To put that in perspective, in the final two weeks of September we saw four sessions for which net breadth was greater than negative 2000 any time the S&P fell by 2% or more.
For the Nasdaq, the real test will come Wednesday, when we will see the influence of Amazon's (AMZN) earnings on the statistics. Here again, though, we find that the Nasdaq dropped 61 points Tuesday while gaining 62 on Monday. Net volume Monday was plus 1.7 billion, while net volume Tuesday was minus 1.2 billion shares, for a net gain over the two days.

It seems to me that all Tuesday's trading did was relieve the overbought condition and remove some of the froth that had developed in the last few trading days. I can't say why, but it seems that this 1220-to-1230 area on the S&P is like a magnet. The index first touched it in late August, and that level became the top of the trading range. The index was only able to break above it last Friday -- and here it was, two trading days later, right back at it.
I realize the market rarely gives me what I want, but my preference would be for the S&P to come down toward that 1200-to-1210 area and then re-rally from there. Those paying close attention will see where I am heading with this already: If it follows somewhat along the lines of what I have drawn in, in a few weeks we could see a little head-and-shoulders top setup.
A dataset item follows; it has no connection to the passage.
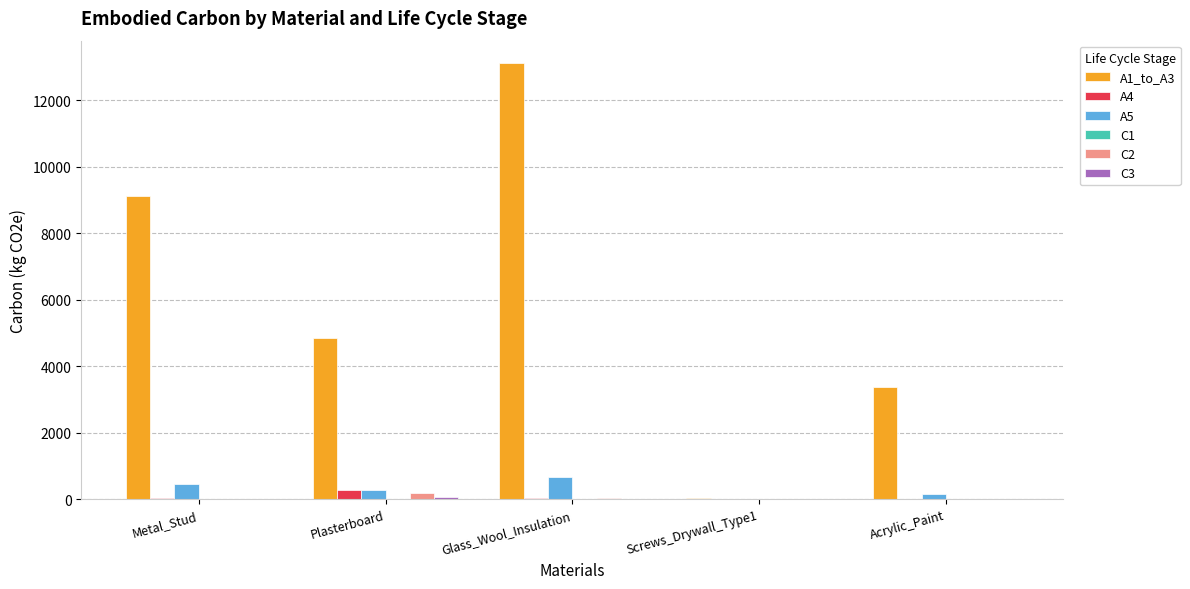

What is the maximum value shown in the chart?

13137.5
However, for now I'll just state this: If Europe disappoints us and the U.S. market falls again Wednesday, the S&P will likely hold that support and attempt a rally again when stocks are back to oversold. It is still my view that the market should re-rally after it works off the overbought reading.
Away from that, once again we ought to keep our eyes on the dollar. When we last checked in on the dollar index, we noted it had hit its upside target. It has since come down approximately 50%, and now finds itself near support around 76. I see a lot of short-term resistance near 77, but I would not be surprised to see the buck enjoy a rally near there sometime in the next few days.